The posterior distribution is using Bayes' rule
$$
p(\theta | x ) = \frac{p(x | \theta) p(\theta)}{p(x)}
$$
The uncertainty of $\theta$ is given by $p(\theta | x )$, which, loosely speaking tells you the probability of $\theta$ being equal to certain values. From the posterior distribution, the variance can be computed, which is a reduced measure of how wide the distribution is, but cannot replace the distribution itself in quantifying the uncertainty in $\theta$, expect for simple analytical distributions, such as the normal distribution etc. Typically, if $p(x | \theta)$ is widened, that is, increasing variance in $x$, then $p(\theta | x )$ is also widened.
The MAP is
$$
\hat{\theta} = \text{argmax}_\theta p(\theta | x ) = \text{argmax}_\theta p(x | \theta) p(\theta)
$$
which is an point estimate of $\theta$. The uncertainty of this point estimate is similar to that of the maximum likelihood estimator.
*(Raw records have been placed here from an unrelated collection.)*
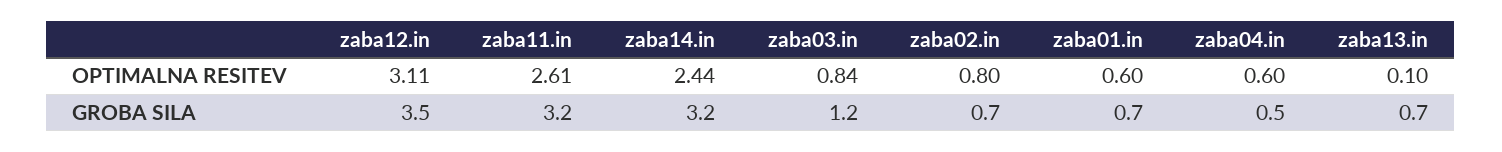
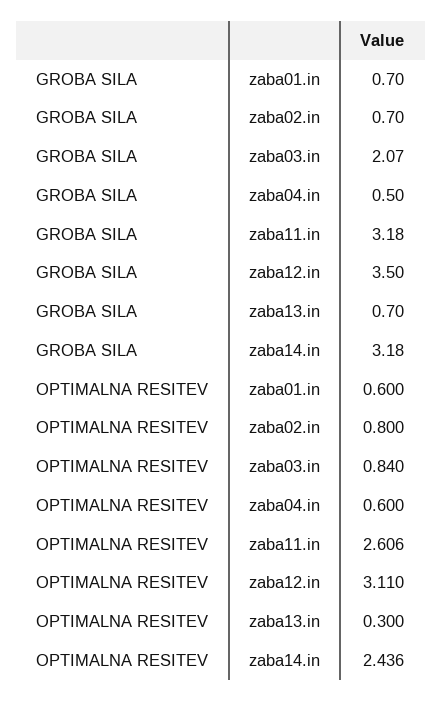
  {
    "zaba12.in": {
      "OPTIMALNA RESITEV": 3.11,
      "GROBA SILA": 3.5
    },
    "zaba11.in": {
      "OPTIMALNA RESITEV": 2.606,
      "GROBA SILA": 3.18
    },
    "zaba14.in": {
      "OPTIMALNA RESITEV": 2.436,
      "GROBA SILA": 3.18
    },
    "zaba03.in": {
      "OPTIMALNA RESITEV": 0.84,
-     "GROBA SILA": 1.2
+     "GROBA SILA": 2.07
    },
    "zaba02.in": {
      "OPTIMALNA RESITEV": 0.8,
      "GROBA SILA": 0.7
    },
    "zaba01.in": {
      "OPTIMALNA RESITEV": 0.6,
      "GROBA SILA": 0.7
    },
    "zaba04.in": {
      "OPTIMALNA RESITEV": 0.6,
      "GROBA SILA": 0.5
    },
    "zaba13.in": {
-     "OPTIMALNA RESITEV": 0.1,
+     "OPTIMALNA RESITEV": 0.3,
      "GROBA SILA": 0.7
    }
  }

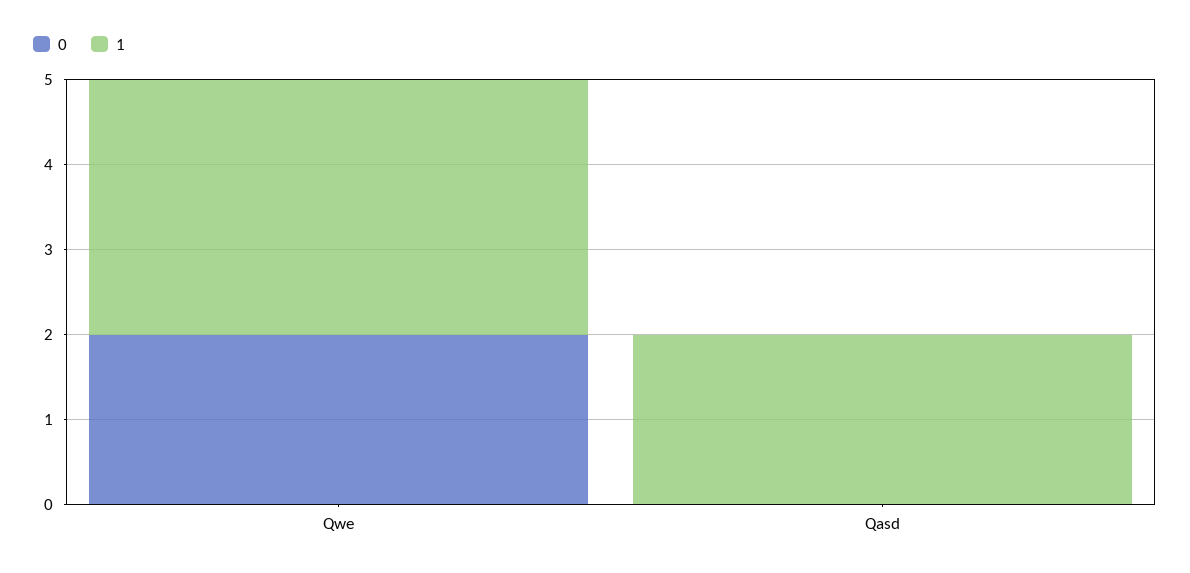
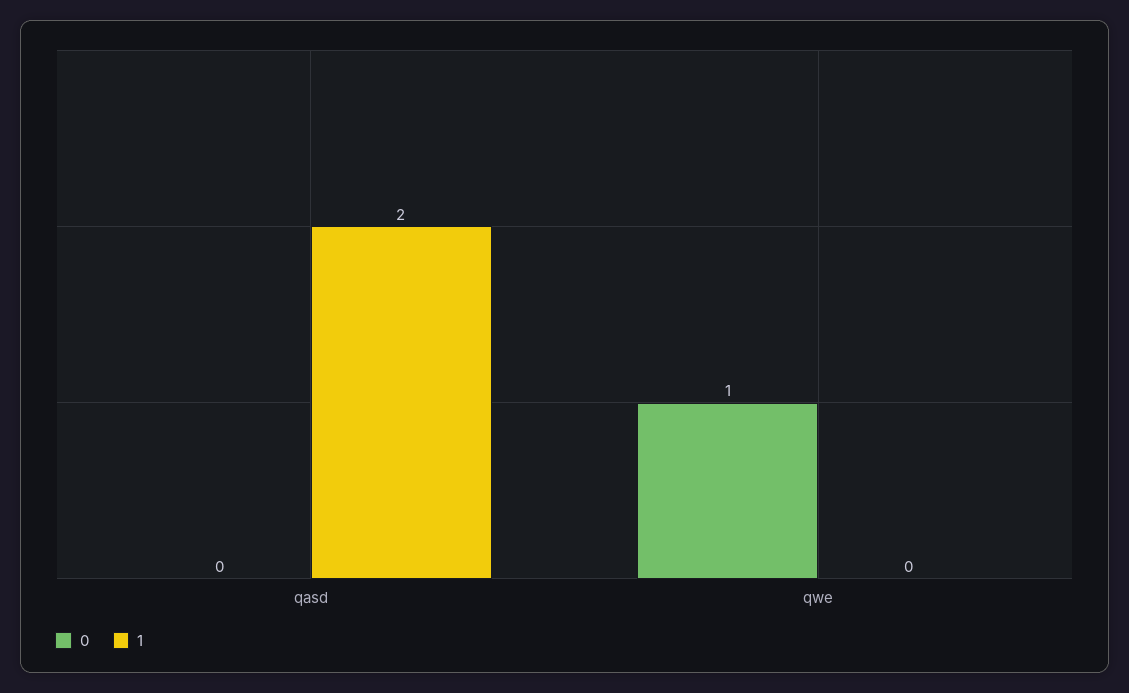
  {
    "0": {
-     "Qwe": 2,
+     "Qwe": 1,
      "Qasd": 0
    },
    "1": {
-     "Qwe": 3,
+     "Qwe": 0,
      "Qasd": 2
    }
  }

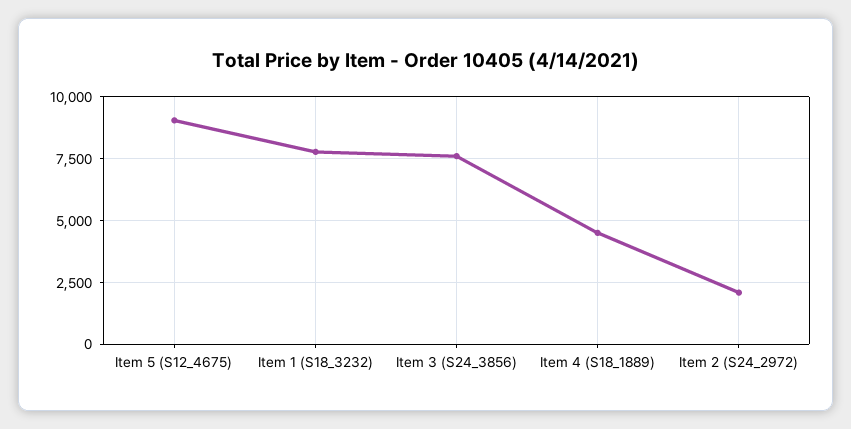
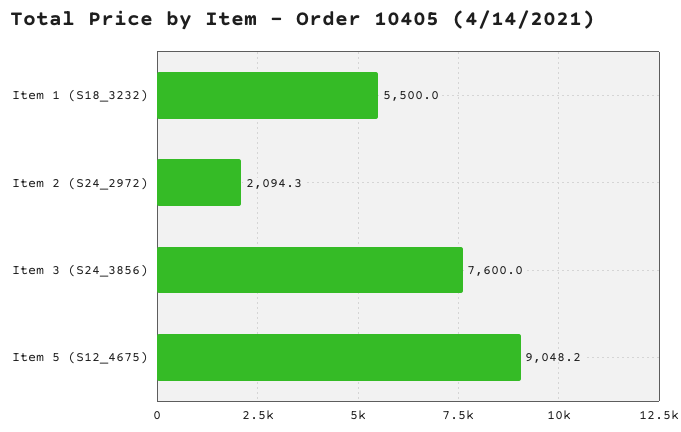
  {
    "Item 5 (S12_4675)": 9048.2,
-   "Item 1 (S18_3232)": 7750,
+   "Item 1 (S18_3232)": 5500,
    "Item 3 (S24_3856)": 7600,
-   "Item 4 (S18_1889)": 4500,
    "Item 2 (S24_2972)": 2094.3
  }

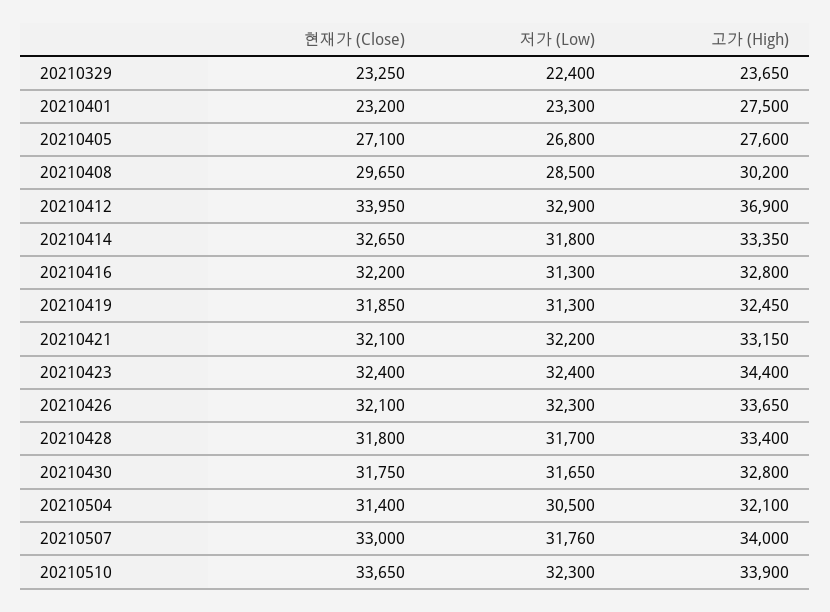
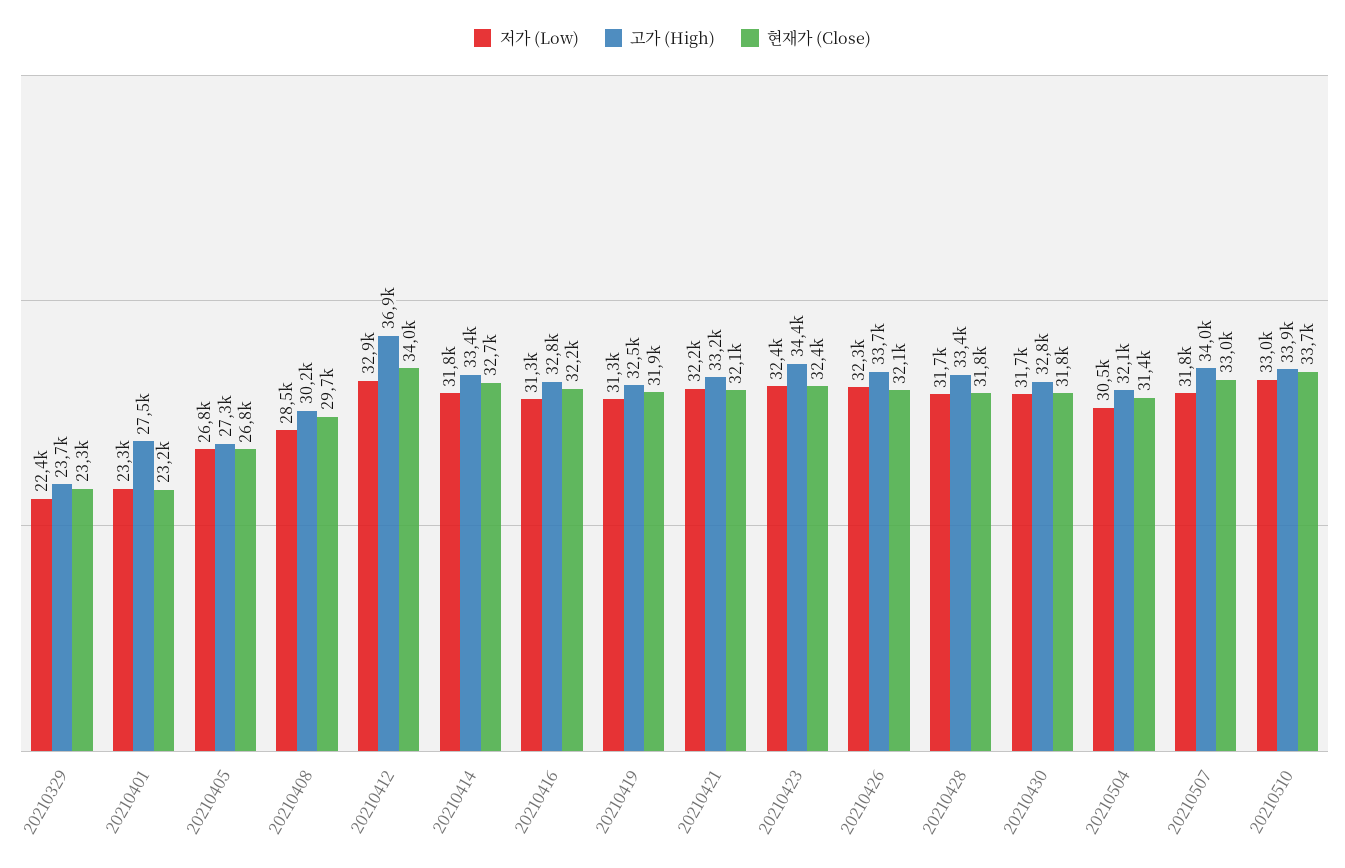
  {
    "현재가 (Close)": {
      "20210329": 23250,
      "20210401": 23200,
-     "20210405": 27100,
+     "20210405": 26800,
      "20210408": 29650,
      "20210412": 33950,
      "20210414": 32650,
      "20210416": 32200,
      "20210419": 31850,
      "20210421": 32100,
      "20210423": 32400,
      "20210426": 32100,
      "20210428": 31800,
      "20210430": 31750,
      "20210504": 31400,
      "20210507": 33000,
      "20210510": 33650
    },
    "저가 (Low)": {
      "20210329": 22400,
      "20210401": 23300,
      "20210405": 26800,
      "20210408": 28500,
      "20210412": 32900,
      "20210414": 31800,
      "20210416": 31300,
      "20210419": 31300,
      "20210421": 32200,
      "20210423": 32400,
      "20210426": 32300,
      "20210428": 31700,
      "20210430": 31650,
      "20210504": 30500,
      "20210507": 31760,
-     "20210510": 32300
+     "20210510": 33000
    },
    "고가 (High)": {
      "20210329": 23650,
      "20210401": 27500,
-     "20210405": 27600,
+     "20210405": 27300,
      "20210408": 30200,
      "20210412": 36900,
      "20210414": 33350,
      "20210416": 32800,
      "20210419": 32450,
      "20210421": 33150,
      "20210423": 34400,
      "20210426": 33650,
      "20210428": 33400,
      "20210430": 32800,
      "20210504": 32100,
      "20210507": 34000,
      "20210510": 33900
    }
  }

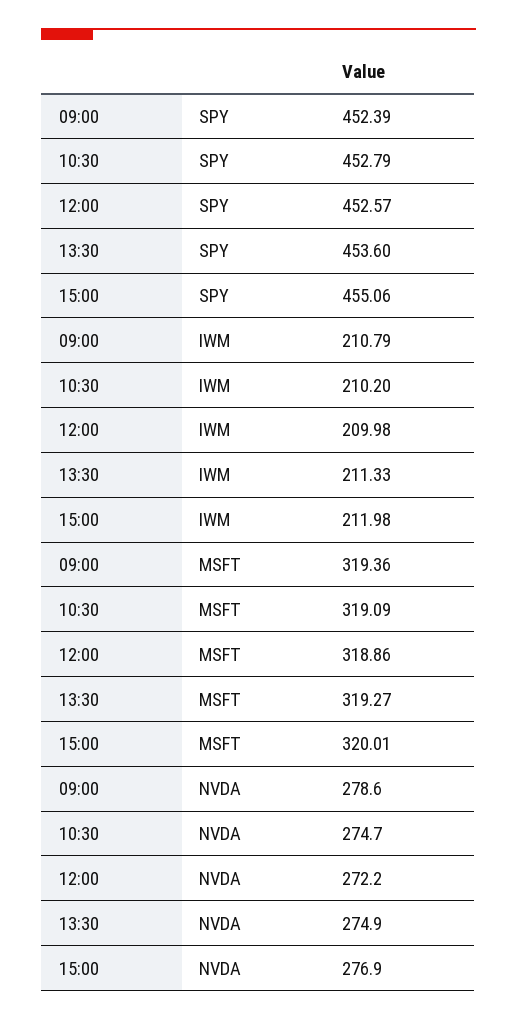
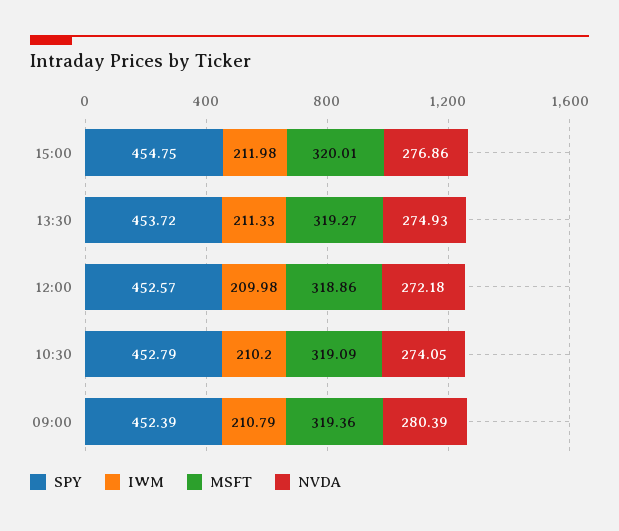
  {
    "SPY": {
      "09:00": 452.39,
      "10:30": 452.79,
      "12:00": 452.57,
-     "13:30": 453.6,
+     "13:30": 453.72,
-     "15:00": 455.06
+     "15:00": 454.75
    },
    "IWM": {
      "09:00": 210.79,
      "10:30": 210.2,
      "12:00": 209.98,
      "13:30": 211.33,
      "15:00": 211.98
    },
    "MSFT": {
      "09:00": 319.36,
      "10:30": 319.09,
      "12:00": 318.86,
      "13:30": 319.27,
      "15:00": 320.01
    },
    "NVDA": {
-     "09:00": 278.6,
+     "09:00": 280.39,
-     "10:30": 274.7,
+     "10:30": 274.05,
      "12:00": 272.18,
      "13:30": 274.93,
      "15:00": 276.86
    }
  }

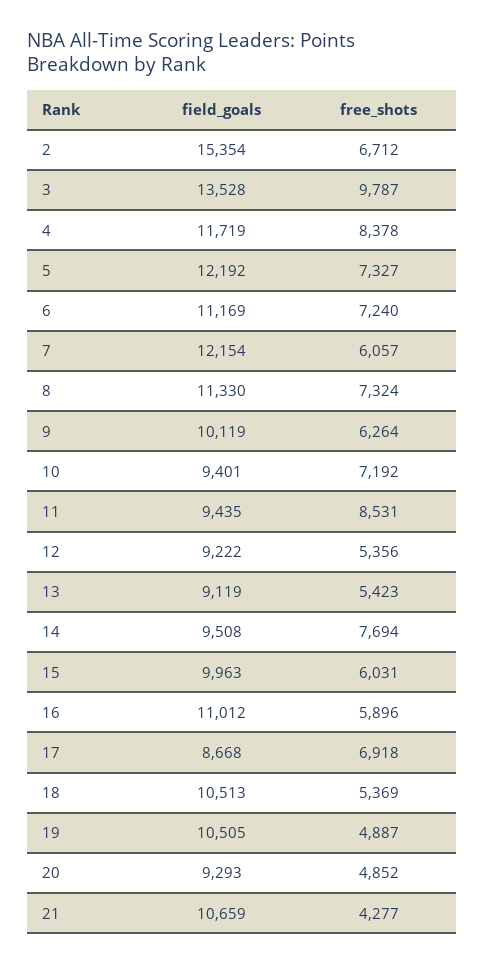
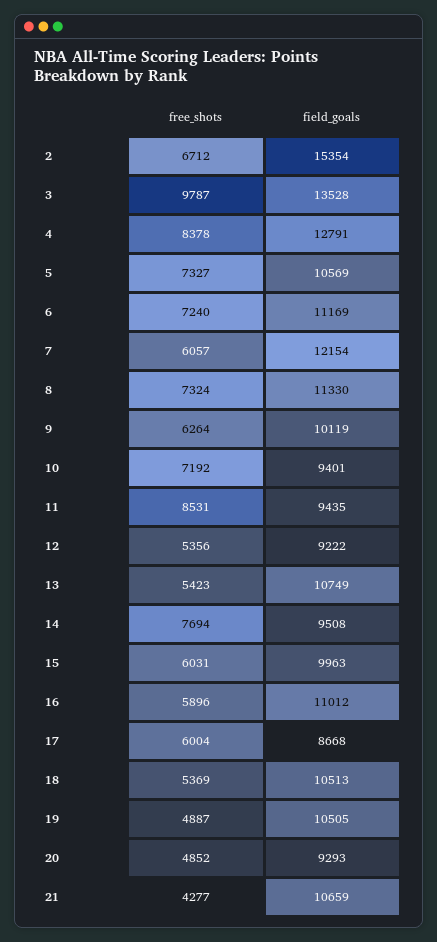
  {
    "field_goals": {
      "2": 15354,
      "3": 13528,
-     "4": 11719,
+     "4": 12791,
-     "5": 12192,
+     "5": 10569,
      "6": 11169,
      "7": 12154,
      "8": 11330,
      "9": 10119,
      "10": 9401,
      "11": 9435,
      "12": 9222,
-     "13": 9119,
+     "13": 10749,
      "14": 9508,
      "15": 9963,
      "16": 11012,
      "17": 8668,
      "18": 10513,
      "19": 10505,
      "20": 9293,
      "21": 10659
    },
    "free_shots": {
      "2": 6712,
      "3": 9787,
      "4": 8378,
      "5": 7327,
      "6": 7240,
      "7": 6057,
      "8": 7324,
      "9": 6264,
      "10": 7192,
      "11": 8531,
      "12": 5356,
      "13": 5423,
      "14": 7694,
      "15": 6031,
      "16": 5896,
-     "17": 6918,
+     "17": 6004,
      "18": 5369,
      "19": 4887,
      "20": 4852,
      "21": 4277
    }
  }

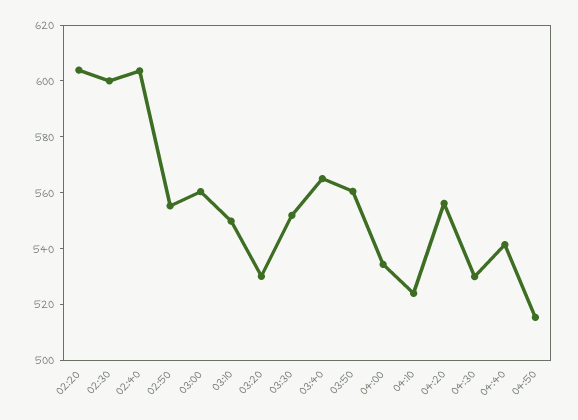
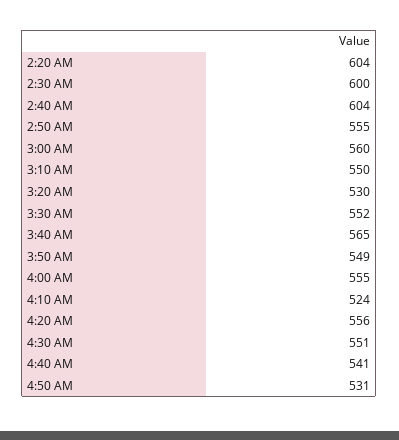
  {
    "02:20": 604,
    "02:30": 600,
    "02:40": 604,
    "02:50": 555,
    "03:00": 560,
    "03:10": 550,
    "03:20": 530,
    "03:30": 552,
    "03:40": 565,
-   "03:50": 560,
+   "03:50": 549,
-   "04:00": 535,
+   "04:00": 555,
    "04:10": 524,
    "04:20": 556,
-   "04:30": 530,
+   "04:30": 551,
    "04:40": 541,
-   "04:50": 515
+   "04:50": 531
  }

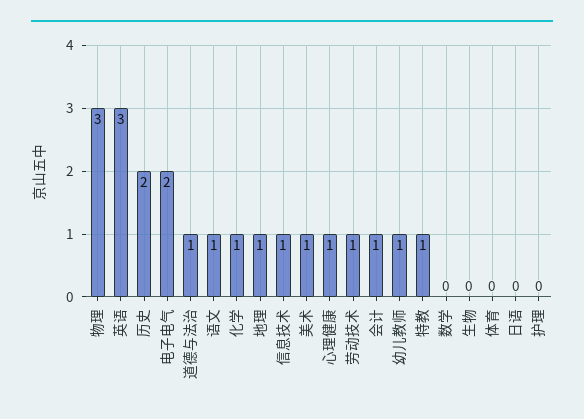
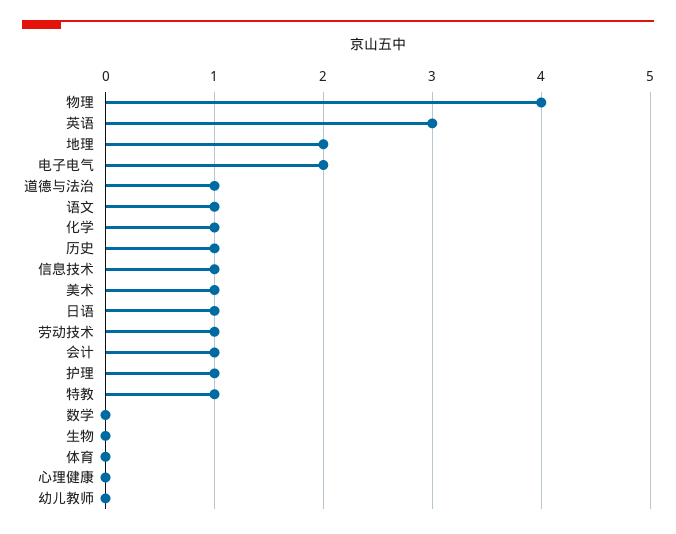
  {
-   "物理": 3,
+   "物理": 4,
    "英语": 3,
-   "历史": 2,
+   "历史": 1,
    "电子电气": 2,
    "道德与法治": 1,
    "语文": 1,
    "化学": 1,
-   "地理": 1,
+   "地理": 2,
    "信息技术": 1,
    "美术": 1,
-   "心理健康": 1,
+   "心理健康": 0,
    "劳动技术": 1,
    "会计": 1,
-   "幼儿教师": 1,
+   "幼儿教师": 0,
    "特教": 1,
    "数学": 0,
    "生物": 0,
    "体育": 0,
-   "日语": 0,
+   "日语": 1,
-   "护理": 0
+   "护理": 1
  }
Both these methods assume that the model $p(x|\theta)$ describing the data is "correct". That is, statements made about the estimates should be: "assuming that the data follow our model, $p(\theta|x)$ is our estimate of the uncertainty in $\theta$". This is not the same as stating that the data is truly described by the model. However, if the data follow some other model, the estimated posterior distribution is typically wider than an estimated posterior distribution with data that follows our assumed model better. But then it is a discussion about appropriate models, which is another topic.